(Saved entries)
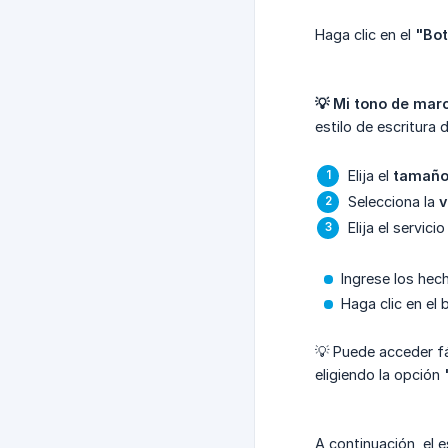
Haga clic en el
"Bot
💡 Mi tono de mar
estilo de escritura
Elija el
tamaño 
Selecciona la
v
Elija el servici
Ingrese los hec
Haga clic en el
💡 Puede acceder fá
eligiendo la opción
A continuación, el 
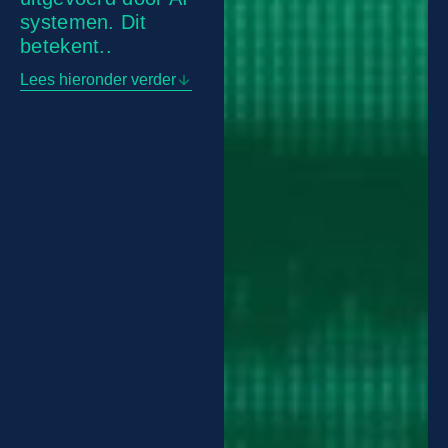
systemen. Dit
betekent..
Lees hieronder verder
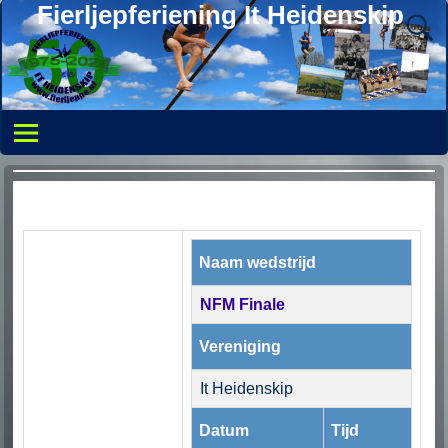
Fierljepferiening It Heidenskip
Naam wedstrijd
NFM Finale
Vereniging
It Heidenskip
Datum
Tijd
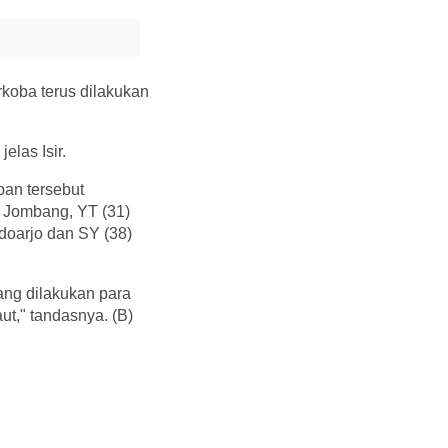
koba terus dilakukan
elas Isir.
an tersebut
a Jombang, YT (31)
doarjo dan SY (38)
ang dilakukan para
ut," tandasnya. (B)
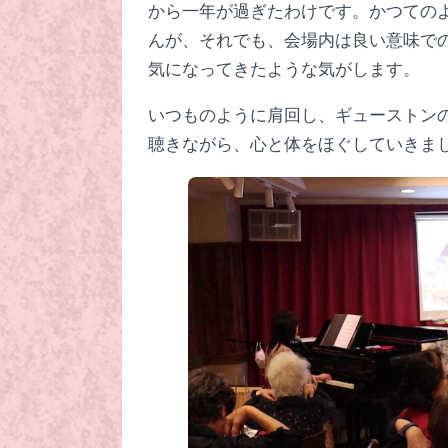
から一年が過ぎたわけです。かつての
んが、それでも、会場内は良い意味で
気になってきたような気がします。
いつものように肩回し、ギューストン
聴きながら、心と体をほぐしていきま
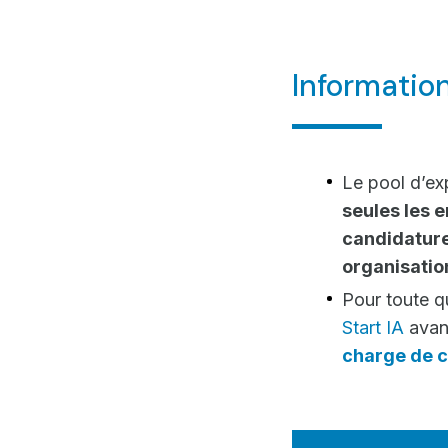
Informatio
Le pool d’exp
seules les 
candidature
organisation
Pour toute qu
Start IA
avan
charge de c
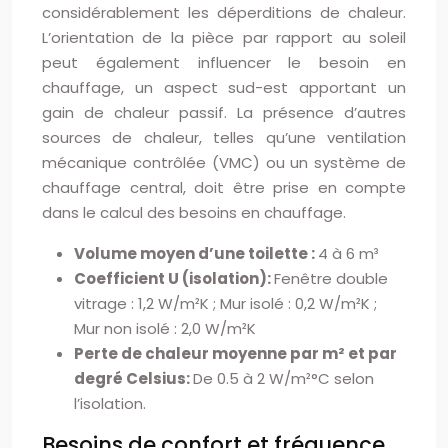
considérablement les déperditions de chaleur.
L’orientation de la pièce par rapport au soleil
peut également influencer le besoin en
chauffage, un aspect sud-est apportant un
gain de chaleur passif. La présence d’autres
sources de chaleur, telles qu’une ventilation
mécanique contrôlée (VMC) ou un système de
chauffage central, doit être prise en compte
dans le calcul des besoins en chauffage.
Volume moyen d’une toilette :
4 à 6 m³
Coefficient U (isolation):
Fenêtre double
vitrage : 1,2 W/m²K ; Mur isolé : 0,2 W/m²K ;
Mur non isolé : 2,0 W/m²K
Perte de chaleur moyenne par m² et par
degré Celsius:
De 0.5 à 2 W/m²°C selon
l’isolation.
Besoins de confort et fréquence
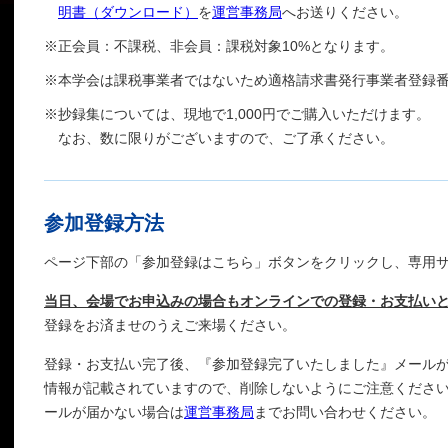
明書（ダウンロード）
を
運営事務局
へお送りください。
※
正会員：不課税、非会員：課税対象10%となります。
※
本学会は課税事業者ではないため適格請求書発行事業者登録
※
抄録集については、現地で1,000円でご購入いただけます。
なお、数に限りがございますので、ご了承ください。
参加登録方法
ページ下部の「参加登録はこちら」ボタンをクリックし、専用
当日、会場でお申込みの場合もオンラインでの登録・お支払い
登録をお済ませのうえご来場ください。
登録・お支払い完了後、『参加登録完了いたしました』メール
情報が記載されていますので、削除しないようにご注意ください
ールが届かない場合は
運営事務局
までお問い合わせください。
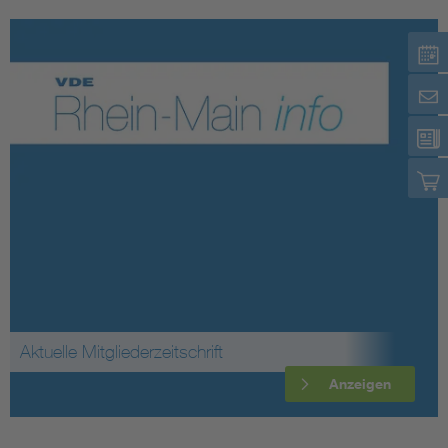
Aktuelle Mitgliederzeitschrift
Anzeigen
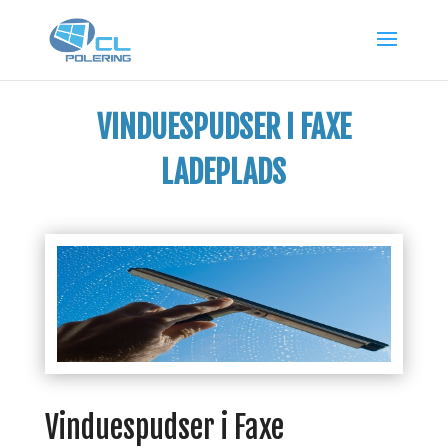
VINDUESPUDSER I FAXE
LADEPLADS
Vinduespudser i Faxe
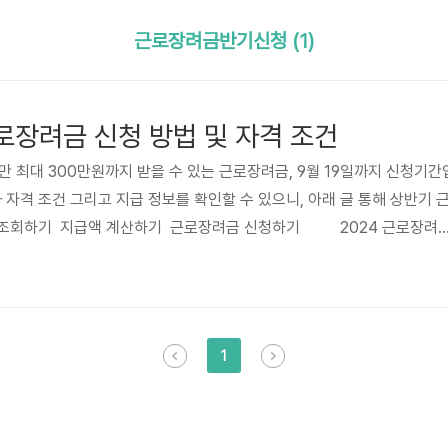
근로장려금반기신청 (1)
근로장려금 신청 방법 및 자격 조건
만 최대 300만원까지 받을 수 있는 근로장려금, 9월 19일까지 신청기간
 자격 조건 그리고 지급 정보를 확인할 수 있으니, 아래 글 통해 상반기 
 조회하기 지급액 계산하기 근로장려금 신청하기 2024 근로장려
 위해서는 특정 자격 조건을 충족해야합니다. 이는 소득, 재산, 가구 형태
들을 확인해보시길 바랍니다. 소득 요건 - 단독 가구: 연간 총 소득이 2
 가구: 연간 총 소득이 3,200만원 미만인 경우 - 맞벌이 가구: 연간 총 
 재산 요건 - 재산..
1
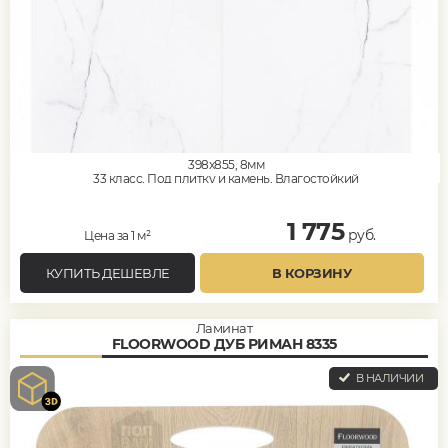
398x855, 8мм
33 класс, Под плитку и камень, Влагостойкий
1 775
руб.
Цена за 1 м²
КУПИТЬ ДЕШЕВЛЕ
В КОРЗИНУ
Ламинат
FLOORWOOD ДУБ РИМАН 8335
В НАЛИЧИИ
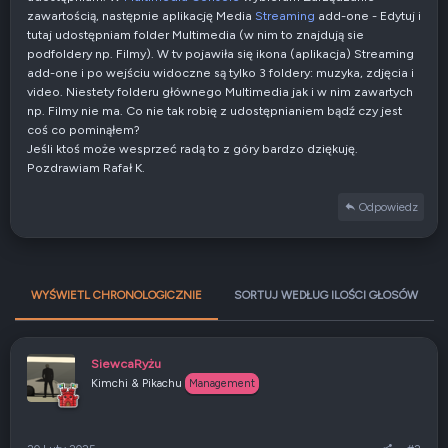
zawartością, następnie aplikację Media
Streaming
add-one - Edytuj i
tutaj udostępniam folder Multimedia (w nim to znajdują sie
podfoldery np. Filmy). W tv pojawiła się ikona (aplikacja) Streaming
add-one i po wejściu widoczne są tylko 3 foldery: muzyka, zdjęcia i
video. Niestety folderu głównego Multimedia jak i w nim zawartych
np. Filmy nie ma. Co nie tak robię z udostępnianiem bądź czy jest
coś co pominąłem?
Jeśli ktoś może wesprzeć radą to z góry bardzo dziękuję.
Pozdrawiam Rafał K.
Odpowiedz
WYŚWIETL CHRONOLOGICZNIE
SORTUJ WEDŁUG ILOŚCI GŁOSÓW
SiewcaRyżu
Kimchi & Pikachu
Management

WHAT THE EXERCISE ASKS:
Give back all of the lines above word for word, without the pictures.

RESULT BELOW:
Haga clic en el
"Bot
💡 Mi tono de mar
estilo de escritura
Elija el
tamaño 
Selecciona la
v
Elija el servici
Ingrese los hec
Haga clic en el
💡 Puede acceder fá
eligiendo la opción
A continuación, el 
systemen. Dit
betekent..
Lees hieronder verder
Fierljepferiening It Heidenskip
Naam wedstrijd
NFM Finale
Vereniging
It Heidenskip
Datum
Tijd
koba terus dilakukan
elas Isir.
an tersebut
a Jombang, YT (31)
doarjo dan SY (38)
ang dilakukan para
ut," tandasnya. (B)
から一年が過ぎたわけです。かつての
んが、それでも、会場内は良い意味で
気になってきたような気がします。
いつものように肩回し、ギューストン
聴きながら、心と体をほぐしていきま
Informatio
Le pool d’exp
seules les 
candidature
organisation
Pour toute qu
Start IA
avan
charge de c
considérablement les déperditions de chaleur.
L’orientation de la pièce par rapport au soleil
peut également influencer le besoin en
chauffage, un aspect sud-est apportant un
gain de chaleur passif. La présence d’autres
sources de chaleur, telles qu’une ventilation
mécanique contrôlée (VMC) ou un système de
chauffage central, doit être prise en compte
dans le calcul des besoins en chauffage.
Volume moyen d’une toilette :
4 à 6 m³
Coefficient U (isolation):
Fenêtre double
vitrage : 1,2 W/m²K ; Mur isolé : 0,2 W/m²K ;
Mur non isolé : 2,0 W/m²K
Perte de chaleur moyenne par m² et par
degré Celsius:
De 0.5 à 2 W/m²°C selon
l’isolation.
Besoins de confort et fréquence
明書（ダウンロード）
を
運営事務局
へお送りください。
※
正会員：不課税、非会員：課税対象10%となります。
※
本学会は課税事業者ではないため適格請求書発行事業者登録
※
抄録集については、現地で1,000円でご購入いただけます。
なお、数に限りがございますので、ご了承ください。
参加登録方法
ページ下部の「参加登録はこちら」ボタンをクリックし、専用
当日、会場でお申込みの場合もオンラインでの登録・お支払い
登録をお済ませのうえご来場ください。
登録・お支払い完了後、『参加登録完了いたしました』メール
情報が記載されていますので、削除しないようにご注意ください
ールが届かない場合は
運営事務局
までお問い合わせください。
Aktuelle Mitgliederzeitschrift
Anzeigen
VINDUESPUDSER I FAXE
LADEPLADS
Vinduespudser i Faxe
근로장려금반기신청 (1)
근로장려금 신청 방법 및 자격 조건
만 최대 300만원까지 받을 수 있는 근로장려금, 9월 19일까지 신청기간
 자격 조건 그리고 지급 정보를 확인할 수 있으니, 아래 글 통해 상반기 
 조회하기 지급액 계산하기 근로장려금 신청하기 2024 근로장려
 위해서는 특정 자격 조건을 충족해야합니다. 이는 소득, 재산, 가구 형태
들을 확인해보시길 바랍니다. 소득 요건 - 단독 가구: 연간 총 소득이 2
 가구: 연간 총 소득이 3,200만원 미만인 경우 - 맞벌이 가구: 연간 총 
 재산 요건 - 재산..
1
398x855, 8мм
33 класс, Под плитку и камень, Влагостойкий
1 775
руб.
Цена за 1 м²
КУПИТЬ ДЕШЕВЛЕ
В КОРЗИНУ
Ламинат
FLOORWOOD ДУБ РИМАН 8335
В НАЛИЧИИ
zawartością, następnie aplikację Media
Streaming
add-one - Edytuj i
tutaj udostępniam folder Multimedia (w nim to znajdują sie
podfoldery np. Filmy). W tv pojawiła się ikona (aplikacja) Streaming
add-one i po wejściu widoczne są tylko 3 foldery: muzyka, zdjęcia i
video. Niestety folderu głównego Multimedia jak i w nim zawartych
np. Filmy nie ma. Co nie tak robię z udostępnianiem bądź czy jest
coś co pominąłem?
Jeśli ktoś może wesprzeć radą to z góry bardzo dziękuję.
Pozdrawiam Rafał K.
Odpowiedz
WYŚWIETL CHRONOLOGICZNIE
SORTUJ WEDŁUG ILOŚCI GŁOSÓW
SiewcaRyżu
Kimchi & Pikachu
Management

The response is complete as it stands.